_Document text_:
****************************************
Benjamin Franklin remarked in 1789 that ‘in this world nothing can be said to be certain, except death and taxes’. To these two certainties the economist would add that of the scarcity of resources, as ‘the central economic problem for society is how to reconcile the conflict between people’s virtually limitless desires for goods and services and the scarcity of resources (labour, machinery and raw materials) with which these goods and services can be produced’. This conflict is resolved by various methods of prioritisation, and textbooks often define economics as the study of the processes by which scarce resources are allocated between competing ends. Economic efficiency consists of maximising the outcomes from limited resources, and also of optimising the distribution of these outcomes according to society’s value systems.

In the case of health care, the innocuous process of resource allocation becomes a controversial and suspicious process of ‘rationing’, as scarce resources are allocated between the many and rapidly increasing number of health care interventions from which, hopefully, patients can benefit in terms of improved health status. The inevitability of some form of rationing in all health care systems shows economics living up to its reputation as the ‘dismal science’ as allocation decisions determine who is treated and who is left untreated, to live in pain or discomfort, or to die.

Alan Williams defines rationing in health care as occurring ‘when someone is denied (or simply not offered) an intervention that everyone agrees would do them some good and which they would like to have’. This process has existed throughout the life of the UK National Health Service (NHS). In the early decades of the service, rationing was undertaken quietly by doctors. In more recent decades, as public and professional realisation of scarcity in the NHS increased, the rationing debate has become more explicit. Scarcity of resources means that decisions to undertake a health care intervention incur an opportunity cost – the value that those resources would have provided had they been allocated in another way, to another patient.
****************************************
_Data_:
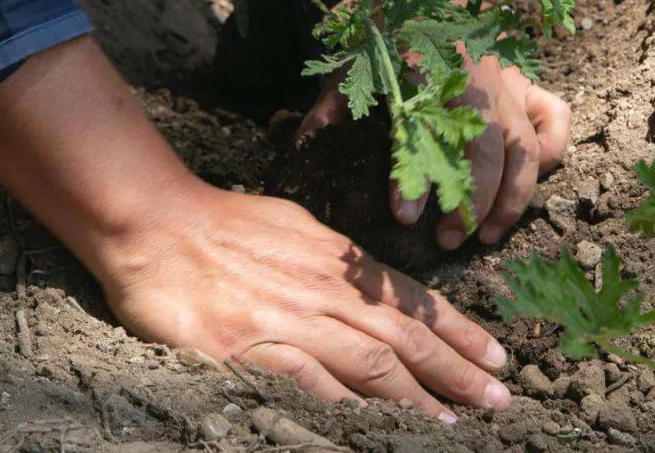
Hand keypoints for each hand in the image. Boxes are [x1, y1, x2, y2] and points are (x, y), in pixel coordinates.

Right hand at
****************************************
_Work instructions_:
[1] Rewrite the health care rationing text starting at "In the case" and ending at "discomfort, or to die.", with "health care" changed to "medical care".
[2] Carry on the health care rationing text from its last sentence.

_Answers by task_:
[1]
In the case of medical care, the innocuous process of resource allocation becomes a controversial and suspicious process of ‘rationing’, as scarce resources are allocated between the many and rapidly increasing number of medical care interventions from which, hopefully, patients can benefit in terms of improved health status. The inevitability of some form of rationing in all medical care systems shows economics living up to its reputation as the ‘dismal science’ as allocation decisions determine who is treated and who is left untreated, to live in pain or discomfort, or to die.

[2]
Thus the policy issue is not whether resources have to be rationed, that is unavoidable and ubiquitous, but how: what principles should determine patient access to health care and how should they be applied? This harsh reality can be mitigated, but never removed, by increased spending on health care and by improving the efficiency of use of these resources. New Labour’s ‘£21 billion’ spending increase announced in the summer of 1998 (in reality less than £9 billion in England) will not eliminate waiting lists in the UK NHS and meet all other capital and service needs: it will merely ease the suffering of some and leave others to wait for better services. Similarly persuading doctors to reduce marked practice variations and ineffective treatments will release some resources but still leave decision makers rationing care locally throughout the NHS.

There are advantages and disadvantages of moving from the present implicit system of rationing, with local discretion (rationing by post code) to explicit rationing. Doyal has argued that explicit criteria are essential for ‘the moral management of health care’. Keeping rationing criteria from patients may make clinicians’ lives easier, but it is not in the best interests of patients or taxpayers. Those opposing explicit rationing emphasise the difficulties of implementing any system, and the conflict created by denying care to patients. Implicit rationing, and its associated equivocation, may enhance satisfaction more than harsh explicitness. Coast argues for evaluation of these issues before ‘jumping on the bandwagon of explicit rationing.’ Despite such arguments, the assumption made in this paper is that the benefits of explicitness, in terms of public rights and provider accountability, outweigh the costs. This judgement needs continued testing as rationing criteria develop.

Some would argue that the best way to address rationing problems is to leave it to doctors to determine treatment priorities. Unfortunately this approach may be inequitable (doctors offer very different treatments to similar patients) and inefficient (doctors may provide inappropriate and cost ineffective treatments to patients). Doctors, and other decision makers, need to work to explicit criteria and be managed in relation to them so that performance is judged systematically.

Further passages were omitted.